VOLUNTARY organisations using the Social Return on Investment (SROI) model can too easily inflate the results to make their work look good.

According to a report from the Third Sector Research Centre (TSRC), SROI is also often being used to compare the results of work between organisations, despite the fact that the results are subjective and unique to each body.

SROI is just one method designed to measure the impact of the work of voluntary organisations, however, it has received particular attention and has been promoted by some third sector organisations, public and private bodies.

It involves attributing a financial value to inputs and outcomes, and calculating these as a ratio, so if the SROI is 3:1, it means that every pound invested in the organisation generates a social value worth three pounds.

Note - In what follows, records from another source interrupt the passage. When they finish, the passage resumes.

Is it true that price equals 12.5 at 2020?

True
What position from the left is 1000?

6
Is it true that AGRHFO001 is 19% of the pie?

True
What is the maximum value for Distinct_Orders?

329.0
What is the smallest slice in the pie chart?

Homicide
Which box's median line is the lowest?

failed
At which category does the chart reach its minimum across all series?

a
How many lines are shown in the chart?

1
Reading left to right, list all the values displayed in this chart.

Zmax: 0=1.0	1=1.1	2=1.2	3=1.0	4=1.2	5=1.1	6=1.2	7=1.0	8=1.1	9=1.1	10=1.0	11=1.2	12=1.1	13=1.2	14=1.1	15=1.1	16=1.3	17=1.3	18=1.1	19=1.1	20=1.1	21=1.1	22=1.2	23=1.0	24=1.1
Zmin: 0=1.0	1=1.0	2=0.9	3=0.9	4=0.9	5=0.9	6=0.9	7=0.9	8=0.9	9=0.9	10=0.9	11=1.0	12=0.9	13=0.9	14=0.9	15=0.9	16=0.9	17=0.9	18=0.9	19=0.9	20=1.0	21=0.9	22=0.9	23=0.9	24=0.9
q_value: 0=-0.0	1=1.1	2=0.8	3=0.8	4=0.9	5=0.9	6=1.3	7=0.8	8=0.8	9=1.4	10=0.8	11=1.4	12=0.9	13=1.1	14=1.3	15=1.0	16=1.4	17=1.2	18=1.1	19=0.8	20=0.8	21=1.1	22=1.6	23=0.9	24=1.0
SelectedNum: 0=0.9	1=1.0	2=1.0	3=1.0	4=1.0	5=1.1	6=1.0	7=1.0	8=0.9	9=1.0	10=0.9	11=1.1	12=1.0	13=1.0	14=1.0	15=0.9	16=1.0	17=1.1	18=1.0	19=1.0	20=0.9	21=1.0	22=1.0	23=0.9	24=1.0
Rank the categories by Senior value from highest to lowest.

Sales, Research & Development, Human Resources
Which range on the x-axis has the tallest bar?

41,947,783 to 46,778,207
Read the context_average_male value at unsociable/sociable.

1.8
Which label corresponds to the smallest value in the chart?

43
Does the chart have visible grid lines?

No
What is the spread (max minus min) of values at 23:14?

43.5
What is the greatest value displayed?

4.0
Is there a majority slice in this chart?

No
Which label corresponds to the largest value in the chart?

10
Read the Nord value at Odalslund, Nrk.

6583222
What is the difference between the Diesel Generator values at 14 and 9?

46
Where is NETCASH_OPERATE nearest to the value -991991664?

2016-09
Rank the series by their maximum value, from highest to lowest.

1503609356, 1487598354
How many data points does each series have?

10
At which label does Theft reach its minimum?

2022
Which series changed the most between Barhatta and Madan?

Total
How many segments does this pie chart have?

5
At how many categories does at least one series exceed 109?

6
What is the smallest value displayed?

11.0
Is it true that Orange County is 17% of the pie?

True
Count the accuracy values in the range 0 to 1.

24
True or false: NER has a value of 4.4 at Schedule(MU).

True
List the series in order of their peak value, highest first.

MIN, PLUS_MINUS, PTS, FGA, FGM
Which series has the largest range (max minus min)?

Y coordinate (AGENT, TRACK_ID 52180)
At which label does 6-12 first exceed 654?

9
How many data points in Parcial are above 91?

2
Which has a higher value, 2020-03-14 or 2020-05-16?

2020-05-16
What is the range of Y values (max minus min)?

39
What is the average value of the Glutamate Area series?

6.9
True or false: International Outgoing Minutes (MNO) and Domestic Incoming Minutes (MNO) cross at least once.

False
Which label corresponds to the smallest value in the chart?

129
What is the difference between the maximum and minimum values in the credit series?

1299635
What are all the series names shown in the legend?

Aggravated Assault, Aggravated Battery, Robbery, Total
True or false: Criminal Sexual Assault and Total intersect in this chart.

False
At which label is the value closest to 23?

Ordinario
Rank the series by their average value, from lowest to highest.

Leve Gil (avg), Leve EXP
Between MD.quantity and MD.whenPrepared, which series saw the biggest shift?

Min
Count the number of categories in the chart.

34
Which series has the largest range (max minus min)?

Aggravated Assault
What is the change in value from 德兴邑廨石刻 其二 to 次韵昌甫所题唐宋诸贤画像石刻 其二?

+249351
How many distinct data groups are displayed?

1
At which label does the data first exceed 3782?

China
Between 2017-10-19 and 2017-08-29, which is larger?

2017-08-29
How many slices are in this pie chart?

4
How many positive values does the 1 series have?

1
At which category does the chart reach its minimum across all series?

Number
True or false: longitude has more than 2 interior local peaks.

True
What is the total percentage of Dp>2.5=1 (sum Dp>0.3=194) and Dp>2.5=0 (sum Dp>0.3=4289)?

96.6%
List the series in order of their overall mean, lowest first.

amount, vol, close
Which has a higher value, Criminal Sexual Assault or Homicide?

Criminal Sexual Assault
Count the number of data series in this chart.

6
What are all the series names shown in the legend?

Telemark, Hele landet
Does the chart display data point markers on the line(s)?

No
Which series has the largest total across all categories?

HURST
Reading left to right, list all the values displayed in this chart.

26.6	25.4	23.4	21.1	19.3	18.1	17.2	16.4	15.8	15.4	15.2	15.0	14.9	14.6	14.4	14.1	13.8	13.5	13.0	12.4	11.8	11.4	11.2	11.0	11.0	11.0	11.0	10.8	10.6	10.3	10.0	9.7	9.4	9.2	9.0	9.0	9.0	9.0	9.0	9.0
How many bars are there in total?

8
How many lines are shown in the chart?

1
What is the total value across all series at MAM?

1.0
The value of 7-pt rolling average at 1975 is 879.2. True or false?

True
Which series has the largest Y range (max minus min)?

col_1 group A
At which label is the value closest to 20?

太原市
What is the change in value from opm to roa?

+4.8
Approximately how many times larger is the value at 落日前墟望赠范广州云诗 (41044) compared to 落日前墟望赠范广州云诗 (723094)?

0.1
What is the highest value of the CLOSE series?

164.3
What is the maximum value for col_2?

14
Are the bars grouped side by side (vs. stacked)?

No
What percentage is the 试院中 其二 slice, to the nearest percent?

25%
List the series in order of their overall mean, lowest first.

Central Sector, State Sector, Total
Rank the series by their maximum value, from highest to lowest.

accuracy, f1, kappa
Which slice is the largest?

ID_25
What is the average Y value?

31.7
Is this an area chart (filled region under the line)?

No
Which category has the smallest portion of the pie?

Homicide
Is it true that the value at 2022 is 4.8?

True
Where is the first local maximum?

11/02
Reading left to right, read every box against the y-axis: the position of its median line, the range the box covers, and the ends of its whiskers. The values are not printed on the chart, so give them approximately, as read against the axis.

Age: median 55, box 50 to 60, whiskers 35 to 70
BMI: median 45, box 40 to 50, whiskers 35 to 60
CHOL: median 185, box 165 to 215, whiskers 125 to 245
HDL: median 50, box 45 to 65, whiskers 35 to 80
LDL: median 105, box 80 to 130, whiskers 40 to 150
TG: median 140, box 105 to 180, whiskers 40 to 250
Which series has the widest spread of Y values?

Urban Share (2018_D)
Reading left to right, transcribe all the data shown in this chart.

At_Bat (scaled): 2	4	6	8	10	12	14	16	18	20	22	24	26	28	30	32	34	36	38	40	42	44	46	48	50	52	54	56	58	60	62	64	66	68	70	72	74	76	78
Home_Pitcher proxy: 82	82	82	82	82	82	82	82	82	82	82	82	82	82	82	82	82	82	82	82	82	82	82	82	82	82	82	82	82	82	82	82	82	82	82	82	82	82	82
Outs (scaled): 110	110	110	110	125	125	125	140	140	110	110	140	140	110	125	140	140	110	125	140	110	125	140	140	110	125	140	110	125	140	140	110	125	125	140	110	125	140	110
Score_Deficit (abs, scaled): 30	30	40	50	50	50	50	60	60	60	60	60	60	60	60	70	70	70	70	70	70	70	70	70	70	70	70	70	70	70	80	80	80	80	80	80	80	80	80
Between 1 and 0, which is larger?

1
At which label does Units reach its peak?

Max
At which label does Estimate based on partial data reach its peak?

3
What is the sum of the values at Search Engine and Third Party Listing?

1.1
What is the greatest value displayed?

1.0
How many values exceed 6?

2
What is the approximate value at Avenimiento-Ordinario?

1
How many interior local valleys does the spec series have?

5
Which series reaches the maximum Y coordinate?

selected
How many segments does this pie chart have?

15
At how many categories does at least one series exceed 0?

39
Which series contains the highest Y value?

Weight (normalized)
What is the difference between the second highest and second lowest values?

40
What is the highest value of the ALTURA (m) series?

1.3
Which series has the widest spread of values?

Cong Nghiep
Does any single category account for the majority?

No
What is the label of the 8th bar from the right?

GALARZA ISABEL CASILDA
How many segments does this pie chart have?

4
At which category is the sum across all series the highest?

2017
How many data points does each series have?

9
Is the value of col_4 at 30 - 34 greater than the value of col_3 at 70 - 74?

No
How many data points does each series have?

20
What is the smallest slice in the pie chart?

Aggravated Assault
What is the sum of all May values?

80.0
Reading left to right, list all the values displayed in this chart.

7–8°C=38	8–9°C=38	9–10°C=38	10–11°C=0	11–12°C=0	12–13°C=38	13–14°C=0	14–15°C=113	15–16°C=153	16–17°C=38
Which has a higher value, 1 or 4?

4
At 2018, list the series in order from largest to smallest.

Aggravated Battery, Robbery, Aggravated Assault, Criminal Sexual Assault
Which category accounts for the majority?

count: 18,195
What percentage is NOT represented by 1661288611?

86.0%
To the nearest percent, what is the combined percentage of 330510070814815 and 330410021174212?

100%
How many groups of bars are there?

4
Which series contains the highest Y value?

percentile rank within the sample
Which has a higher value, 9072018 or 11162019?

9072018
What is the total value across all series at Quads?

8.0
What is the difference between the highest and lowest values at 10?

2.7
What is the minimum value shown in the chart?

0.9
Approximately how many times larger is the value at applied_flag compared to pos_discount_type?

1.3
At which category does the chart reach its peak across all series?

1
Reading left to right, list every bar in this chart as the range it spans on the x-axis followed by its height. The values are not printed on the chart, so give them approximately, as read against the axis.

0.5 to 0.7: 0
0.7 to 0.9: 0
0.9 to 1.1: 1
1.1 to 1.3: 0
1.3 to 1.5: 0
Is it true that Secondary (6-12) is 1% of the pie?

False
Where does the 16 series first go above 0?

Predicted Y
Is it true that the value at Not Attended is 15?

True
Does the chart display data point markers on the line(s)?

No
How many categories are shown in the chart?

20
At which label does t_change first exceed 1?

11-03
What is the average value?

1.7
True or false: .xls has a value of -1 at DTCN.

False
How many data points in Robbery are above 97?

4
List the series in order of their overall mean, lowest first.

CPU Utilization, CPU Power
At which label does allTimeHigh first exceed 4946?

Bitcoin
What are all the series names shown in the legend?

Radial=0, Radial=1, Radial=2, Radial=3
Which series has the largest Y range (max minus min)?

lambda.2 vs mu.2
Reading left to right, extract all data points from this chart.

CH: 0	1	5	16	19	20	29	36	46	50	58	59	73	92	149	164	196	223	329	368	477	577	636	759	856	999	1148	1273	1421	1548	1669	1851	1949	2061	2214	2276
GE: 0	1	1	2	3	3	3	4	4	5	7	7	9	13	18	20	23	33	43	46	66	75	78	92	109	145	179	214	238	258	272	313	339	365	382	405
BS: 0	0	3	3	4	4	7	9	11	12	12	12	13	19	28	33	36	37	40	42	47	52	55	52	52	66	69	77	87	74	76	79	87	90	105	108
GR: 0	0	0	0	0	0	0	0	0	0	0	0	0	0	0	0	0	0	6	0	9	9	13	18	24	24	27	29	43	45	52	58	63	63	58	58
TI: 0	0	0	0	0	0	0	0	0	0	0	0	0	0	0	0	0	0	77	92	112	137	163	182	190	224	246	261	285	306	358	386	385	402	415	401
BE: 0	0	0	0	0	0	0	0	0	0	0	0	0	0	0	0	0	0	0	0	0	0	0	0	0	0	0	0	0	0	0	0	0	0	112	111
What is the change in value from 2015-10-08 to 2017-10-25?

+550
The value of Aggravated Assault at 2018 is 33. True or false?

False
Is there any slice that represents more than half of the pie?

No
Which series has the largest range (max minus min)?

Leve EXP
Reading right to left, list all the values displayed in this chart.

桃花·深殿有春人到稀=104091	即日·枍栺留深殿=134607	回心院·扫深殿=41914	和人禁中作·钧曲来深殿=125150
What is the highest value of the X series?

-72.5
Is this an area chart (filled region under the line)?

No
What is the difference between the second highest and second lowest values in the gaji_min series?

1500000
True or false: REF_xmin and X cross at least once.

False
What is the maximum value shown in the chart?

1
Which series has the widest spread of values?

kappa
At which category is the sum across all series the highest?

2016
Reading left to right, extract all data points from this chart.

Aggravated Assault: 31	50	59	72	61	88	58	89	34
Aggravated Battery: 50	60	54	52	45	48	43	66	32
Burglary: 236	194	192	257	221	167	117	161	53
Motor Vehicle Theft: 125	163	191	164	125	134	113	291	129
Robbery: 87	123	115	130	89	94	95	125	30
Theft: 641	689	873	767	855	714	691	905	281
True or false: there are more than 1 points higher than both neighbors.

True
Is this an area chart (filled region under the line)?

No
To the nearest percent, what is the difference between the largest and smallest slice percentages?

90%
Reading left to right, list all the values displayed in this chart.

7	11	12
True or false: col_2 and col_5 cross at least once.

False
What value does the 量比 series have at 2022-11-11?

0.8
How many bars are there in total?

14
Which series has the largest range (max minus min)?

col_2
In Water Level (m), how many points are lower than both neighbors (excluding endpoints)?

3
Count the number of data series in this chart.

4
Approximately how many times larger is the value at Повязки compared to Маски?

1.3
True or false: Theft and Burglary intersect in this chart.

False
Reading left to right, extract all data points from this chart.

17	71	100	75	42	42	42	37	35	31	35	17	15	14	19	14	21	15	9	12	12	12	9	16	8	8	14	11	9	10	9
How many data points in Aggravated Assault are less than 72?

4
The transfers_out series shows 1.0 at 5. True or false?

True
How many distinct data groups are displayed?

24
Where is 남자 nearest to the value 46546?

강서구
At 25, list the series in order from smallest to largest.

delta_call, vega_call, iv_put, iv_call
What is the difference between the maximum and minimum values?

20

The report notes that, while aiming for rigour, the method leaves a great deal of space for personal judgement.

This makes it possible to inflate the value created and may also lead to misunderstandings about how to interpret the SROI ratio.

Although auditing tools and procedures to help standardise the way SROI is calculated have been developed, attention needs to be paid to how the results of SROI are used.

The report said that using it as a comparative tool for organisations competing for contracts and funding, is risking the reputation of the method.

One of the main limitations of SROI is that it is difficult to compare results between organisations.

While recent SROI guidance warns against using it for comparative purposes, evidence shows that this is the main motivation for many organisations to use it.

Malin Arvidson from TSRC said: “SROI is likely to become an increasingly dominant approach to measuring the impact of voluntary organisations due to support from various parts of the public sector. But analysis of SROI raises important questions about why and how we measure impact.

“SROI arguably provides a powerful tool to help organisations illustrate the value they create in a language that those outside the sector understand.

“But we need to pay attention to how results are used, especially as there is a tendency to adopt it as a comparative tool. Furthermore, if it doesn’t help us to understand why change happens then it may not help organisations to improve or replicate interventions.”